Socioeconomic Differences in the Association Between Competitive Food Laws and the School Food Environment.
Sommaire de l'article
Schools of low socioeconomic status (SES) tend to sell fewer healthy competitive foods/beverages. This study examined whether state competitive food laws may reduce such disparities.
School administrators for fifth- and eighth grade reported foods and beverages sold in school. Index measures of the food/beverage environments were constructed from these data. Schools were classified into SES tertiles based on median household income of students' postal zip code. Regression models were used to estimate SES differences in (1) Healthy School Food Environment Index (HSFEI) score, Healthy School Beverage Environment Index (HSBEI) score, and specific food/beverage sales, and (2) associations between state competitive food/beverage laws and HSFEI score, HSBEI score, and specific food/beverage sales.

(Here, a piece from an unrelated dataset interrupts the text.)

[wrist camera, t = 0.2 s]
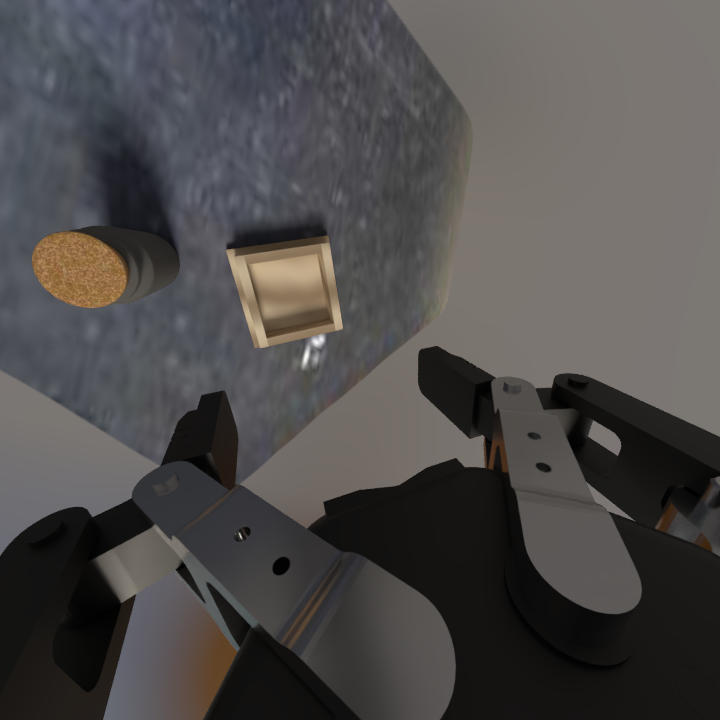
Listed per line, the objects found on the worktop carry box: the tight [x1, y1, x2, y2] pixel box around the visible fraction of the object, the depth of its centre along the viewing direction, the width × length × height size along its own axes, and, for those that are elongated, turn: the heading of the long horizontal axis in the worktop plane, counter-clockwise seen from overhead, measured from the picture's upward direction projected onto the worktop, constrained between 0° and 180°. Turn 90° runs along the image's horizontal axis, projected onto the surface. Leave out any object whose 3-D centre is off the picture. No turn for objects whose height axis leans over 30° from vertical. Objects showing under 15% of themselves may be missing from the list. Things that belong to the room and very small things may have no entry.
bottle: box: [32, 226, 179, 308], centre depth 25 cm, size 6×6×15 cm
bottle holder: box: [226, 236, 343, 348], centre depth 36 cm, size 12×12×4 cm
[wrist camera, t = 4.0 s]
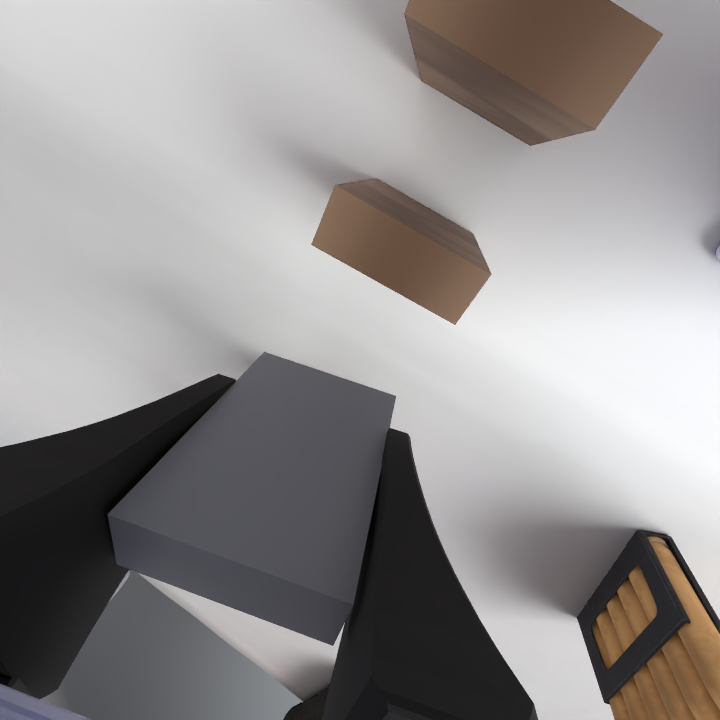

Strong competitive food laws were positively associated with HSFEI in eighth grade, regardless of SES. Strong competitive beverage laws were positively associated with HSBEI particularly in low-SES schools in eighth grade. These associations were attributable to schools selling fewer unhealthy items, not providing healthy alternatives. High-SES schools sold more healthy items than low-SES schools regardless of state laws.
Strong competitive food laws may reduce access to unhealthy foods/beverages in middle schools, but additional initiatives are needed to provide students with healthy options, particularly in low-SES areas.